# WORK TASK
Copy each line of the data that has "FileFunction" in it.

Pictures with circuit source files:
▼

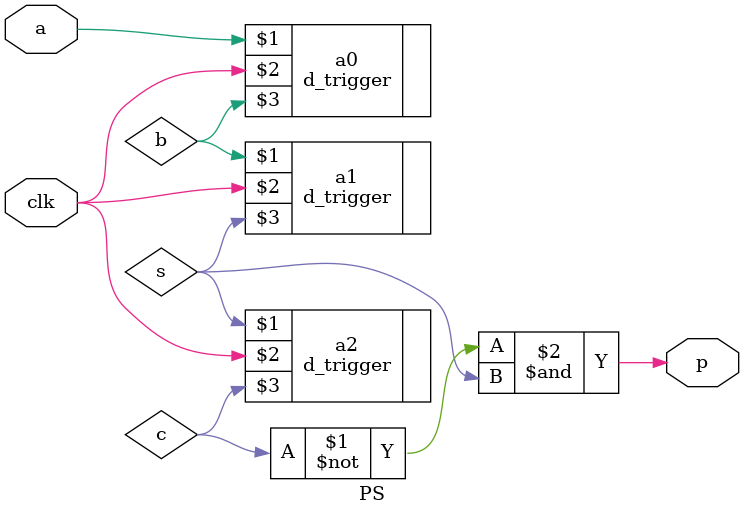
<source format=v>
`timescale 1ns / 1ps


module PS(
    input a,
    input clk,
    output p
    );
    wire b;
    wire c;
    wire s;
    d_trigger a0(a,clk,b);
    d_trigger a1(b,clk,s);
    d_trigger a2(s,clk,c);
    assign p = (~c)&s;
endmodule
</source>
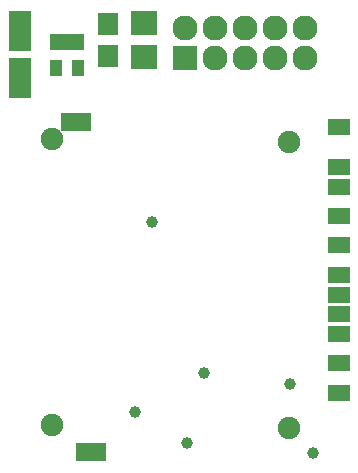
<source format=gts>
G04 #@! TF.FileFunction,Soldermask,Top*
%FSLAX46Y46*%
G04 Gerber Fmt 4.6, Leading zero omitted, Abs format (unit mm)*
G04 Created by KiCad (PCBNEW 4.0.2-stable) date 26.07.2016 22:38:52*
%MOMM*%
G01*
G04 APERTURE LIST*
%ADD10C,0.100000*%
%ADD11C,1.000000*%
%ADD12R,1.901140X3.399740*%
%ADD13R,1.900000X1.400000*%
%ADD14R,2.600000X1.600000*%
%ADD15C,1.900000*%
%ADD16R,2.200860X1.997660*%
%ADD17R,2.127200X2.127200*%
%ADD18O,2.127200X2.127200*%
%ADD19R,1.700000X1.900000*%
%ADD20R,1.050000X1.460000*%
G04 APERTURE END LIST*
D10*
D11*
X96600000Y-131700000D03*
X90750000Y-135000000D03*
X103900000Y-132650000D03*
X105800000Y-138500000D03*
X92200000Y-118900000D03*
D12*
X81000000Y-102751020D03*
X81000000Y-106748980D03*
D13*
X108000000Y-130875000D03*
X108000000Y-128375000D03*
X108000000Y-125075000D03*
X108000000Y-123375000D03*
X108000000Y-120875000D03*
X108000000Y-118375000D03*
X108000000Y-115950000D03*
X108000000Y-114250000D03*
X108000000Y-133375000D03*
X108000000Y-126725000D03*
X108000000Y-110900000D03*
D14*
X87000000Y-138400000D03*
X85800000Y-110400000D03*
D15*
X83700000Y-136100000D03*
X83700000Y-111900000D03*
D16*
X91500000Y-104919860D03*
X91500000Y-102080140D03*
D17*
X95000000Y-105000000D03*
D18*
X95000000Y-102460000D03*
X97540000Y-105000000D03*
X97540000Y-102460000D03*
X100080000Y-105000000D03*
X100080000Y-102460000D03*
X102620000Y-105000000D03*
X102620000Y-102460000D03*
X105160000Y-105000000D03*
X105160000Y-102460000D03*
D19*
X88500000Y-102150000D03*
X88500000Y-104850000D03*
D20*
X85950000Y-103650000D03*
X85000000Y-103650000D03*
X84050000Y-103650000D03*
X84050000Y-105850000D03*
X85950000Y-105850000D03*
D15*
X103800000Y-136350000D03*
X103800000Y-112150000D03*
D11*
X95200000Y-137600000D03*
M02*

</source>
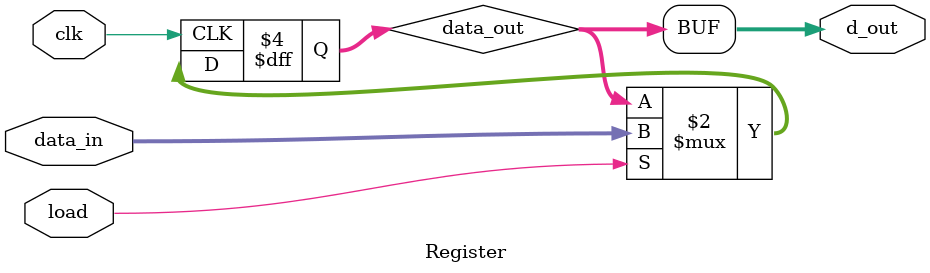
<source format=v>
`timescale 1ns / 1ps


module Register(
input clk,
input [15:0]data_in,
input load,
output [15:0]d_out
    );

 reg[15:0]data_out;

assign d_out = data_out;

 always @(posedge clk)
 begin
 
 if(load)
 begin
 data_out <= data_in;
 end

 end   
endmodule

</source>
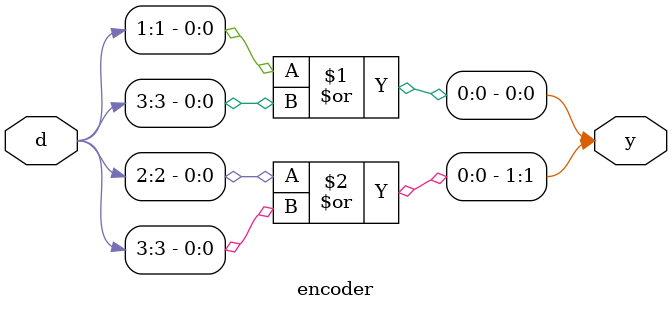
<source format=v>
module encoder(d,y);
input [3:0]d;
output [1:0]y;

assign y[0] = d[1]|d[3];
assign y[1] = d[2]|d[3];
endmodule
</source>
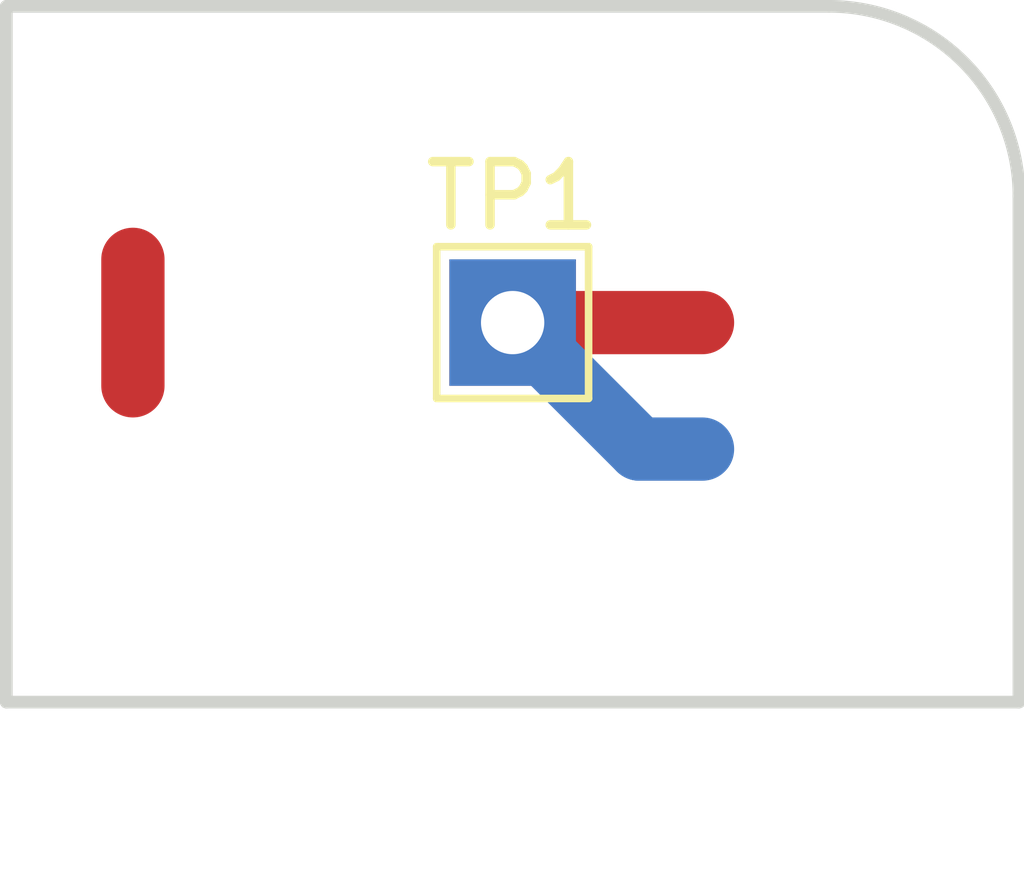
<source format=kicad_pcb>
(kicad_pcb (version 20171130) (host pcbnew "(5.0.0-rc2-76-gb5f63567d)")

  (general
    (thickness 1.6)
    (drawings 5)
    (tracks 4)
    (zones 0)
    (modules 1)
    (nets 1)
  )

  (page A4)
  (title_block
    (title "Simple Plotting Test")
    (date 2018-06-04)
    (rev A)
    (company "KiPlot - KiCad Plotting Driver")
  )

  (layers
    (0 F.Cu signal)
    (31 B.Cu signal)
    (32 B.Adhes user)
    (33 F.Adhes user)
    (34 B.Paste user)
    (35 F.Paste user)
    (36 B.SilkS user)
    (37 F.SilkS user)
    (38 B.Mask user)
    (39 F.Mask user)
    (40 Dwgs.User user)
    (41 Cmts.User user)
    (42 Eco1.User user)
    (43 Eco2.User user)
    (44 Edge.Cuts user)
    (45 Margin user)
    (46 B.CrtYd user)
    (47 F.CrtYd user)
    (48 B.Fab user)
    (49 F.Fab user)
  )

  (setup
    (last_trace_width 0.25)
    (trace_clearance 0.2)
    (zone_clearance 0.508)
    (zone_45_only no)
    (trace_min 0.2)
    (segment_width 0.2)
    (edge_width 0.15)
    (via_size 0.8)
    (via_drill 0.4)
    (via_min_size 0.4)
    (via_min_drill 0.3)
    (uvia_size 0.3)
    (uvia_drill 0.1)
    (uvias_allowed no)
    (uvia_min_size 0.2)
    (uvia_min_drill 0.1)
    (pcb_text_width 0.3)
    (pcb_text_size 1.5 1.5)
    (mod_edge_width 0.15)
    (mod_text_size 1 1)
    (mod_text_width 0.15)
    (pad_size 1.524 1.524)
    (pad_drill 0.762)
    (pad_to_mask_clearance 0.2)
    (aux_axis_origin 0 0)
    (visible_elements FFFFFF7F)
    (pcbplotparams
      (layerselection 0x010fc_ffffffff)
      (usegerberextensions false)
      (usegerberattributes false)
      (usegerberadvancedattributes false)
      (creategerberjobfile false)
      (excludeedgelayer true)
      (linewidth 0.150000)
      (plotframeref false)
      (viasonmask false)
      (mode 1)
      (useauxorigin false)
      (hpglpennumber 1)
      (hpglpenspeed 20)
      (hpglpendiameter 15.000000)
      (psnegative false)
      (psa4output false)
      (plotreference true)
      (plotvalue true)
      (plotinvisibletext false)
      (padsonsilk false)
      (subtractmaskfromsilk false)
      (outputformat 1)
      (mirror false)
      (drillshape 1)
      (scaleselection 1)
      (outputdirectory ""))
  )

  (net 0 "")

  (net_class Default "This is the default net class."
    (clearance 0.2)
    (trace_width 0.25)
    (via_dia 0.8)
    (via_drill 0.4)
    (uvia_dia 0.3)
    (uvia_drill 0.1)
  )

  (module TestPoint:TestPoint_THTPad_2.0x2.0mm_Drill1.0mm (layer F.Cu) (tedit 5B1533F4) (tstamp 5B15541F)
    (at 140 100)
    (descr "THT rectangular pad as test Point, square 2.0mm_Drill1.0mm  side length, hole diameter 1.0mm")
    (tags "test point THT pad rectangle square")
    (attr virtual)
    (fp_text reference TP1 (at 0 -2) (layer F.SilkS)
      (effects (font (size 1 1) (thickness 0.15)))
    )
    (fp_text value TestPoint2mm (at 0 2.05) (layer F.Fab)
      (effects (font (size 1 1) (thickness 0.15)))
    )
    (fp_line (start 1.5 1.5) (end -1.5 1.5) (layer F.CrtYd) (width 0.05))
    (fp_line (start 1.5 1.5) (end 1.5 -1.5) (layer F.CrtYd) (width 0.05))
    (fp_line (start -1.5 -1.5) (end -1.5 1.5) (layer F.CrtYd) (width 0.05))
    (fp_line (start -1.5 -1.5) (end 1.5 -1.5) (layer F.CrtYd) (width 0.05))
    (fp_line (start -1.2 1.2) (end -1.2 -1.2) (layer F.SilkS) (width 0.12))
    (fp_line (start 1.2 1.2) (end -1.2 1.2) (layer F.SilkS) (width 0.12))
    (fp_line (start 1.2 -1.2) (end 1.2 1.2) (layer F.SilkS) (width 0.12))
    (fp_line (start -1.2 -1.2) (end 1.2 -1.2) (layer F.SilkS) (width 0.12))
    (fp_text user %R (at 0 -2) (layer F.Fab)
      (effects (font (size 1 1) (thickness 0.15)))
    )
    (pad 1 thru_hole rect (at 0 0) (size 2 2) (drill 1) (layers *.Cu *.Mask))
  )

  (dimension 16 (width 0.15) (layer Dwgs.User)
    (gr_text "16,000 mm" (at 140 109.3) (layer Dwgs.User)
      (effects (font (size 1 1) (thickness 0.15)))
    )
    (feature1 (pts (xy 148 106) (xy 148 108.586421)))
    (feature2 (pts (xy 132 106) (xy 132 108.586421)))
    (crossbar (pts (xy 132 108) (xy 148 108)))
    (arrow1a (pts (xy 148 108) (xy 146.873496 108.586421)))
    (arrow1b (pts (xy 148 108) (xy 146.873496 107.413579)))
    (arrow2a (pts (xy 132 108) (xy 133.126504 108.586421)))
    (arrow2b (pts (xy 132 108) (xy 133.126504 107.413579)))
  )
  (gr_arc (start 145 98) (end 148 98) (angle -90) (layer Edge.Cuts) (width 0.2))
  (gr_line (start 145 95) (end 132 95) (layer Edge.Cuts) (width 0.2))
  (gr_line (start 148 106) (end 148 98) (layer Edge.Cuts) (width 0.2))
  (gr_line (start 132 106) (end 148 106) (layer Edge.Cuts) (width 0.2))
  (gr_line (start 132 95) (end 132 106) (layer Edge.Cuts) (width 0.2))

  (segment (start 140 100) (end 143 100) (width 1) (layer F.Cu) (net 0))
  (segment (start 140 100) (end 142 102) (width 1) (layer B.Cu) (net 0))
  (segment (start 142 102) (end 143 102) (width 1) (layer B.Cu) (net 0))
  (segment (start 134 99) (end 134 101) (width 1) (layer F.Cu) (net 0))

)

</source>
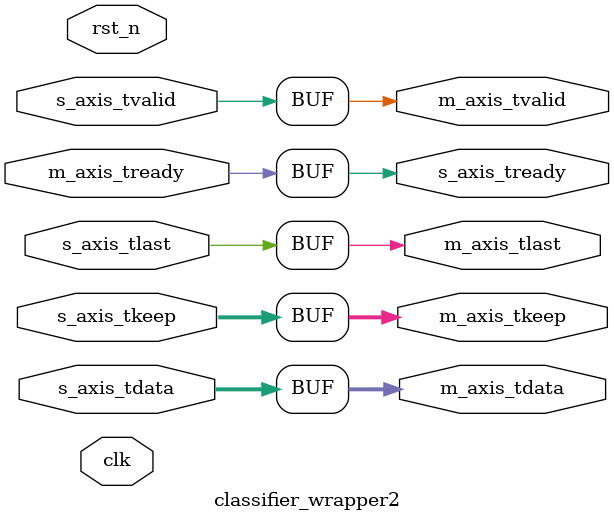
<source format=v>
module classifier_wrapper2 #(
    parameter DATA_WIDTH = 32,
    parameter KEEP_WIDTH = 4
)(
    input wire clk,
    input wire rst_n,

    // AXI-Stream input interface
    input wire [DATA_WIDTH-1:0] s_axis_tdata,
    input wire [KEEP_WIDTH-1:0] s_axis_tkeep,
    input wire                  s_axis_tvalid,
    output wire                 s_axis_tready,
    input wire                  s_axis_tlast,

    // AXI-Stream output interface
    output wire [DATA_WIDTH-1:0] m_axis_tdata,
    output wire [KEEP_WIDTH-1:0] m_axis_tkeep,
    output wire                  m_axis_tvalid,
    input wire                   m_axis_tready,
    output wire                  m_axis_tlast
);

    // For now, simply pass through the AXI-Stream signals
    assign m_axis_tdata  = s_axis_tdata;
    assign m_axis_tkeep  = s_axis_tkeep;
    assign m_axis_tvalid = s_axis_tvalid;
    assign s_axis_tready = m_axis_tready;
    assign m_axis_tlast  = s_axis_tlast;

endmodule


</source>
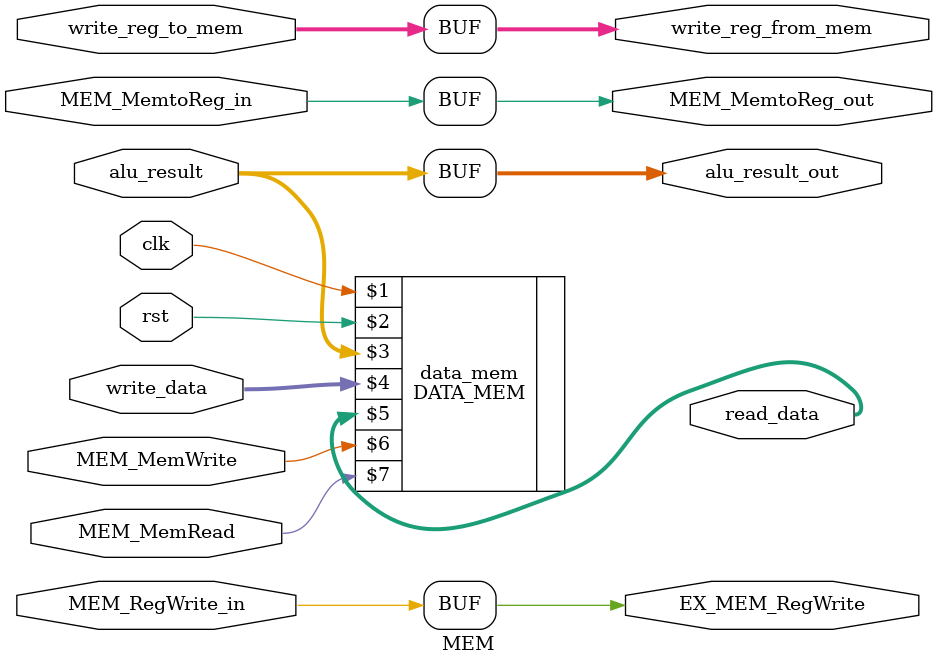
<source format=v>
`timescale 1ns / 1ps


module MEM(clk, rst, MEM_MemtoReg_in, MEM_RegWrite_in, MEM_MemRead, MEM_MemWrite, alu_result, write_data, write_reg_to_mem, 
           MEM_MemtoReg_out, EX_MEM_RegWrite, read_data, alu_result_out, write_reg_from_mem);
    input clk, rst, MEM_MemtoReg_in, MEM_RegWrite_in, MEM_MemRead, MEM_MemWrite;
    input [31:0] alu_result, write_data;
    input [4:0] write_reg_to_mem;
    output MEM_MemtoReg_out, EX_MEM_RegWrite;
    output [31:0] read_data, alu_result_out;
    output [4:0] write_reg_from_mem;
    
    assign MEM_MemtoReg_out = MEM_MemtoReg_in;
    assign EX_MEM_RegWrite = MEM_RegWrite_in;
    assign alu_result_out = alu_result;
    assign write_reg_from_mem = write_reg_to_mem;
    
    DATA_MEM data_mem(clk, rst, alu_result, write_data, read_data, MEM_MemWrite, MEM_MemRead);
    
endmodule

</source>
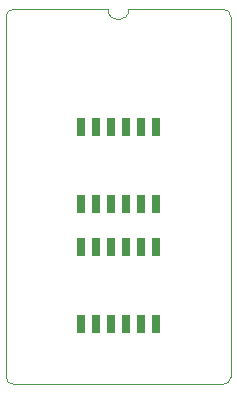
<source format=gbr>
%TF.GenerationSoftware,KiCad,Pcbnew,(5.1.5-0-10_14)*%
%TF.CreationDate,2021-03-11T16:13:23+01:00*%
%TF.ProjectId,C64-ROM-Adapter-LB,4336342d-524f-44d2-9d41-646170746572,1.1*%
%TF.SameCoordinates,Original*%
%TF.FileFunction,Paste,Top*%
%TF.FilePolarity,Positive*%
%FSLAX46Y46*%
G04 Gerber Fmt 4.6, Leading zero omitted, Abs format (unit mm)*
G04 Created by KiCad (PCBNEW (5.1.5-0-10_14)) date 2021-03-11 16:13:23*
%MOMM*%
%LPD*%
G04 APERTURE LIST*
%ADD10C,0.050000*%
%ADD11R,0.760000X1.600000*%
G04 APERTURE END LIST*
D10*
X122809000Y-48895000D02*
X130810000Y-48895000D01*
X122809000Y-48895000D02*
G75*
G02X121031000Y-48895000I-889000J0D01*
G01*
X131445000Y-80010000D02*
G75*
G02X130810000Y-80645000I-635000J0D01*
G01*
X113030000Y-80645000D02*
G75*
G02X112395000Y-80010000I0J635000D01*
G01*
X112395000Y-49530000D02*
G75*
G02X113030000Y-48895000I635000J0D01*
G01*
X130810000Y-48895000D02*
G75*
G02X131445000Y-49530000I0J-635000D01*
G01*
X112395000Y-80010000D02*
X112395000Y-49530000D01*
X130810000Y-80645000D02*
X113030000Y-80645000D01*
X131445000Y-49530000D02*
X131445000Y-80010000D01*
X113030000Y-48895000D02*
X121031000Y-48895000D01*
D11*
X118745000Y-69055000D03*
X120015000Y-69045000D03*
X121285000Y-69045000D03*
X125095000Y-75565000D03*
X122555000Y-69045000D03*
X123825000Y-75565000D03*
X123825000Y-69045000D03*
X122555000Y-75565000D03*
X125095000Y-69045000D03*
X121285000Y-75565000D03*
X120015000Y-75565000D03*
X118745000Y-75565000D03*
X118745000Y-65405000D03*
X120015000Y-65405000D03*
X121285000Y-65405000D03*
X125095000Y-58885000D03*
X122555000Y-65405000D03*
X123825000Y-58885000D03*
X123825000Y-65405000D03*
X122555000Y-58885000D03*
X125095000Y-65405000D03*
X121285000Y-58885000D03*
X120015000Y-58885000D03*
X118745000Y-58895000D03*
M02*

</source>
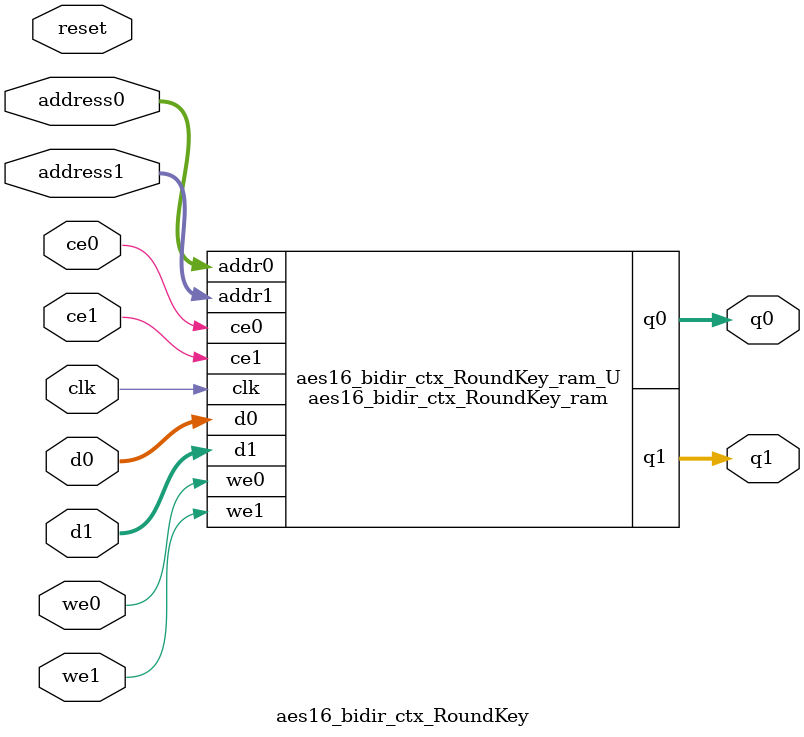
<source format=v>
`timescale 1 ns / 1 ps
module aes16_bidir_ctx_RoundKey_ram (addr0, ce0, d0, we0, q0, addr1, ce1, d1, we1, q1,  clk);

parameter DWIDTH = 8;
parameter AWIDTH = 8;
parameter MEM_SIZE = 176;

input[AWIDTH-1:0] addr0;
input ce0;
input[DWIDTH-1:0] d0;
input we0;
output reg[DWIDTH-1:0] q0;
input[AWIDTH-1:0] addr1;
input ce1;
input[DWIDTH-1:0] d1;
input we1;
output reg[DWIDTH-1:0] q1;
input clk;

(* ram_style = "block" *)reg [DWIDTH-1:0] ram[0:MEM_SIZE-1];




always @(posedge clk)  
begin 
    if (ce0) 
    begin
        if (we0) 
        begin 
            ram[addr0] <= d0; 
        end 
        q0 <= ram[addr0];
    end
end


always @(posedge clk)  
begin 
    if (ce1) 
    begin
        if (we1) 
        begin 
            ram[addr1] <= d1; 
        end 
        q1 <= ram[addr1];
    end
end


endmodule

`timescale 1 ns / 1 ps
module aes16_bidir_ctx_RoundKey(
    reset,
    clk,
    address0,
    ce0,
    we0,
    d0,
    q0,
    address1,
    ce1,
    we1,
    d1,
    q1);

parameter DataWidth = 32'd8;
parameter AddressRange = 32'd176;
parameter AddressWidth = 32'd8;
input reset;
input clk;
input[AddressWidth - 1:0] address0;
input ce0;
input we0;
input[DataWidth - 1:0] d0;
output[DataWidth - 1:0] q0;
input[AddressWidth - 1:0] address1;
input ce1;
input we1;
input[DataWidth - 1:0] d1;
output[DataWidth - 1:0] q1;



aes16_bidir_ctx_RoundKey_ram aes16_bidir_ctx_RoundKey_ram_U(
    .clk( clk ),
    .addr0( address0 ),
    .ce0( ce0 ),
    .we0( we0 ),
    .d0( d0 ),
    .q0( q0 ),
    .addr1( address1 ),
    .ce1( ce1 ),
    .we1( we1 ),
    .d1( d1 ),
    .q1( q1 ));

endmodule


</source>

▲

# RESULT OF THE TASK
G04 #@! TF.FileFunction,Soldermask,Top*
%TF.FileFunction,Paste,Top*%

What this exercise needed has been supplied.